=== Begin Enclosure ===
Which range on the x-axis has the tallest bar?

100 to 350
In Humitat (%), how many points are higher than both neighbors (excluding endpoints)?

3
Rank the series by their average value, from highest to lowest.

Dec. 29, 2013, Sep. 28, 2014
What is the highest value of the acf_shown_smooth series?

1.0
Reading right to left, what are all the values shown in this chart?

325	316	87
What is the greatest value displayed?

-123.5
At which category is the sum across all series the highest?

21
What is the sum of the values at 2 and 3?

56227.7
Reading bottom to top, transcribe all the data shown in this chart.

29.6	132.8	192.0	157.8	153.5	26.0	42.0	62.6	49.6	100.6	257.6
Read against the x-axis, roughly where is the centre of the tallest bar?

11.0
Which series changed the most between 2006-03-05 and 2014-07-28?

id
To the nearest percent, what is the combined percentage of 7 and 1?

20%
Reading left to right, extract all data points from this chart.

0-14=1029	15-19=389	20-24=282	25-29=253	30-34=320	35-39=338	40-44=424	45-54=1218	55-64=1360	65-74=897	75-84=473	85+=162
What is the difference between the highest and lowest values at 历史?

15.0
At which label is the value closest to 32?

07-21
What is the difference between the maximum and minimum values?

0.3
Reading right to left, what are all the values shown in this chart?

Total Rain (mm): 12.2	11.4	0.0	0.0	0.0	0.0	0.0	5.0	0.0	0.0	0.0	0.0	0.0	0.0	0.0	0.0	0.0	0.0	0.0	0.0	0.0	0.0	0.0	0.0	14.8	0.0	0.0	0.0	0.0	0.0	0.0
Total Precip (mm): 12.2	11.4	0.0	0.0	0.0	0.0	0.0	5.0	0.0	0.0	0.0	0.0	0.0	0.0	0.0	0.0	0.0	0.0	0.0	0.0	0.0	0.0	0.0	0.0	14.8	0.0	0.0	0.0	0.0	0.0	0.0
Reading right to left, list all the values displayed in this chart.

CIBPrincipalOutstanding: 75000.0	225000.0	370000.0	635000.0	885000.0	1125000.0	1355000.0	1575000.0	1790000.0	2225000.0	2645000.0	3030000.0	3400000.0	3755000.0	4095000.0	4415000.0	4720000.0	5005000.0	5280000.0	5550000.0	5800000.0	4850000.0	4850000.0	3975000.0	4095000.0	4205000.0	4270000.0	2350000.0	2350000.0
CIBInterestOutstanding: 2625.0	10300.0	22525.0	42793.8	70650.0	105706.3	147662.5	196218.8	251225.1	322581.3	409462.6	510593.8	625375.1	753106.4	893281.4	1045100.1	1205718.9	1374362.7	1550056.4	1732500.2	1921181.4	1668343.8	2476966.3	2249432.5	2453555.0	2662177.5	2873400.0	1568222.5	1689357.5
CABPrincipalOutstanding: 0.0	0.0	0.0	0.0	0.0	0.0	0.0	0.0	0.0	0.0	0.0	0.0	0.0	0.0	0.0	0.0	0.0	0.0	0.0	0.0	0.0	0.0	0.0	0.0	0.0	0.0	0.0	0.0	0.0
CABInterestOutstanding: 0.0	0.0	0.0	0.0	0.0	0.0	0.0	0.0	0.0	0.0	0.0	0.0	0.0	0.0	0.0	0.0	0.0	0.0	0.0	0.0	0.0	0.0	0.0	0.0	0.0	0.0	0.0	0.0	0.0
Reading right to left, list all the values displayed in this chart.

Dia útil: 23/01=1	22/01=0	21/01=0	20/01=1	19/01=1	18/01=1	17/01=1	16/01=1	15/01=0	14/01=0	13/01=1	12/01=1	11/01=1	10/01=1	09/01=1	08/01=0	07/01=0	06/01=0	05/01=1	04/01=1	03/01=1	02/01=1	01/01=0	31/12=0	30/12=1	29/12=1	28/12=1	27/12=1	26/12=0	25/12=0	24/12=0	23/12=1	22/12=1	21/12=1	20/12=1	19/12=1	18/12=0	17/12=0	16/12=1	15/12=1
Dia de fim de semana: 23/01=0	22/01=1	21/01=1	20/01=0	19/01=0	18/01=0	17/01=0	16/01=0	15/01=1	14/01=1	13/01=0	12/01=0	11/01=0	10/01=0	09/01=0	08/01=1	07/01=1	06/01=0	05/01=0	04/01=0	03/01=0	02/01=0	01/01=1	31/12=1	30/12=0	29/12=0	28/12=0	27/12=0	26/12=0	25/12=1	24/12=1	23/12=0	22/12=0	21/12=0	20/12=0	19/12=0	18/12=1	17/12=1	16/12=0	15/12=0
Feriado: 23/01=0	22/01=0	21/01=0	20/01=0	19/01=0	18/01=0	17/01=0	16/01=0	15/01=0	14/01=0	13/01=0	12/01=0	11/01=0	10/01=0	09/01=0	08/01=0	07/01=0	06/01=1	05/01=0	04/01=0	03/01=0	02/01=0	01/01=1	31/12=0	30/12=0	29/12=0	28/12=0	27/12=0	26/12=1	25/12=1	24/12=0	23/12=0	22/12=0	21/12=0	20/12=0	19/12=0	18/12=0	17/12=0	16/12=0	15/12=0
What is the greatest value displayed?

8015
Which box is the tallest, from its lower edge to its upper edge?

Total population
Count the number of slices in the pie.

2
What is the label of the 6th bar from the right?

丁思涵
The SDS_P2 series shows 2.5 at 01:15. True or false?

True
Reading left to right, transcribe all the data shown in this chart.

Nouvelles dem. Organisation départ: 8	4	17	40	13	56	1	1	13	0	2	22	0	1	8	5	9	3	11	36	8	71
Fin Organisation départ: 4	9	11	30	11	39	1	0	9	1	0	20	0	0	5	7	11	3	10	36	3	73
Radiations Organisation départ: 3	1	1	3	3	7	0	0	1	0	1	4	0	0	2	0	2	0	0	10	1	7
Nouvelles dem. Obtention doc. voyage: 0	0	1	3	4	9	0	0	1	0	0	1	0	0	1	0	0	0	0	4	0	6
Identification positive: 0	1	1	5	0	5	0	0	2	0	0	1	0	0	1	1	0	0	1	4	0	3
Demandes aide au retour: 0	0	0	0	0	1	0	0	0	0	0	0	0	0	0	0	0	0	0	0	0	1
=== End Enclosure ===
— WORK ORDER —
Copy all of the data above verbatim, keeping every line and character unchanged.

— ANSWER FOR THIS EXERCISE —
Which range on the x-axis has the tallest bar?

100 to 350
In Humitat (%), how many points are higher than both neighbors (excluding endpoints)?

3
Rank the series by their average value, from highest to lowest.

Dec. 29, 2013, Sep. 28, 2014
What is the highest value of the acf_shown_smooth series?

1.0
Reading right to left, what are all the values shown in this chart?

325	316	87
What is the greatest value displayed?

-123.5
At which category is the sum across all series the highest?

21
What is the sum of the values at 2 and 3?

56227.7
Reading bottom to top, transcribe all the data shown in this chart.

29.6	132.8	192.0	157.8	153.5	26.0	42.0	62.6	49.6	100.6	257.6
Read against the x-axis, roughly where is the centre of the tallest bar?

11.0
Which series changed the most between 2006-03-05 and 2014-07-28?

id
To the nearest percent, what is the combined percentage of 7 and 1?

20%
Reading left to right, extract all data points from this chart.

0-14=1029	15-19=389	20-24=282	25-29=253	30-34=320	35-39=338	40-44=424	45-54=1218	55-64=1360	65-74=897	75-84=473	85+=162
What is the difference between the highest and lowest values at 历史?

15.0
At which label is the value closest to 32?

07-21
What is the difference between the maximum and minimum values?

0.3
Reading right to left, what are all the values shown in this chart?

Total Rain (mm): 12.2	11.4	0.0	0.0	0.0	0.0	0.0	5.0	0.0	0.0	0.0	0.0	0.0	0.0	0.0	0.0	0.0	0.0	0.0	0.0	0.0	0.0	0.0	0.0	14.8	0.0	0.0	0.0	0.0	0.0	0.0
Total Precip (mm): 12.2	11.4	0.0	0.0	0.0	0.0	0.0	5.0	0.0	0.0	0.0	0.0	0.0	0.0	0.0	0.0	0.0	0.0	0.0	0.0	0.0	0.0	0.0	0.0	14.8	0.0	0.0	0.0	0.0	0.0	0.0
Reading right to left, list all the values displayed in this chart.

CIBPrincipalOutstanding: 75000.0	225000.0	370000.0	635000.0	885000.0	1125000.0	1355000.0	1575000.0	1790000.0	2225000.0	2645000.0	3030000.0	3400000.0	3755000.0	4095000.0	4415000.0	4720000.0	5005000.0	5280000.0	5550000.0	5800000.0	4850000.0	4850000.0	3975000.0	4095000.0	4205000.0	4270000.0	2350000.0	2350000.0
CIBInterestOutstanding: 2625.0	10300.0	22525.0	42793.8	70650.0	105706.3	147662.5	196218.8	251225.1	322581.3	409462.6	510593.8	625375.1	753106.4	893281.4	1045100.1	1205718.9	1374362.7	1550056.4	1732500.2	1921181.4	1668343.8	2476966.3	2249432.5	2453555.0	2662177.5	2873400.0	1568222.5	1689357.5
CABPrincipalOutstanding: 0.0	0.0	0.0	0.0	0.0	0.0	0.0	0.0	0.0	0.0	0.0	0.0	0.0	0.0	0.0	0.0	0.0	0.0	0.0	0.0	0.0	0.0	0.0	0.0	0.0	0.0	0.0	0.0	0.0
CABInterestOutstanding: 0.0	0.0	0.0	0.0	0.0	0.0	0.0	0.0	0.0	0.0	0.0	0.0	0.0	0.0	0.0	0.0	0.0	0.0	0.0	0.0	0.0	0.0	0.0	0.0	0.0	0.0	0.0	0.0	0.0
Reading right to left, list all the values displayed in this chart.

Dia útil: 23/01=1	22/01=0	21/01=0	20/01=1	19/01=1	18/01=1	17/01=1	16/01=1	15/01=0	14/01=0	13/01=1	12/01=1	11/01=1	10/01=1	09/01=1	08/01=0	07/01=0	06/01=0	05/01=1	04/01=1	03/01=1	02/01=1	01/01=0	31/12=0	30/12=1	29/12=1	28/12=1	27/12=1	26/12=0	25/12=0	24/12=0	23/12=1	22/12=1	21/12=1	20/12=1	19/12=1	18/12=0	17/12=0	16/12=1	15/12=1
Dia de fim de semana: 23/01=0	22/01=1	21/01=1	20/01=0	19/01=0	18/01=0	17/01=0	16/01=0	15/01=1	14/01=1	13/01=0	12/01=0	11/01=0	10/01=0	09/01=0	08/01=1	07/01=1	06/01=0	05/01=0	04/01=0	03/01=0	02/01=0	01/01=1	31/12=1	30/12=0	29/12=0	28/12=0	27/12=0	26/12=0	25/12=1	24/12=1	23/12=0	22/12=0	21/12=0	20/12=0	19/12=0	18/12=1	17/12=1	16/12=0	15/12=0
Feriado: 23/01=0	22/01=0	21/01=0	20/01=0	19/01=0	18/01=0	17/01=0	16/01=0	15/01=0	14/01=0	13/01=0	12/01=0	11/01=0	10/01=0	09/01=0	08/01=0	07/01=0	06/01=1	05/01=0	04/01=0	03/01=0	02/01=0	01/01=1	31/12=0	30/12=0	29/12=0	28/12=0	27/12=0	26/12=1	25/12=1	24/12=0	23/12=0	22/12=0	21/12=0	20/12=0	19/12=0	18/12=0	17/12=0	16/12=0	15/12=0
What is the greatest value displayed?

8015
Which box is the tallest, from its lower edge to its upper edge?

Total population
Count the number of slices in the pie.

2
What is the label of the 6th bar from the right?

丁思涵
The SDS_P2 series shows 2.5 at 01:15. True or false?

True
Reading left to right, transcribe all the data shown in this chart.

Nouvelles dem. Organisation départ: 8	4	17	40	13	56	1	1	13	0	2	22	0	1	8	5	9	3	11	36	8	71
Fin Organisation départ: 4	9	11	30	11	39	1	0	9	1	0	20	0	0	5	7	11	3	10	36	3	73
Radiations Organisation départ: 3	1	1	3	3	7	0	0	1	0	1	4	0	0	2	0	2	0	0	10	1	7
Nouvelles dem. Obtention doc. voyage: 0	0	1	3	4	9	0	0	1	0	0	1	0	0	1	0	0	0	0	4	0	6
Identification positive: 0	1	1	5	0	5	0	0	2	0	0	1	0	0	1	1	0	0	1	4	0	3
Demandes aide au retour: 0	0	0	0	0	1	0	0	0	0	0	0	0	0	0	0	0	0	0	0	0	1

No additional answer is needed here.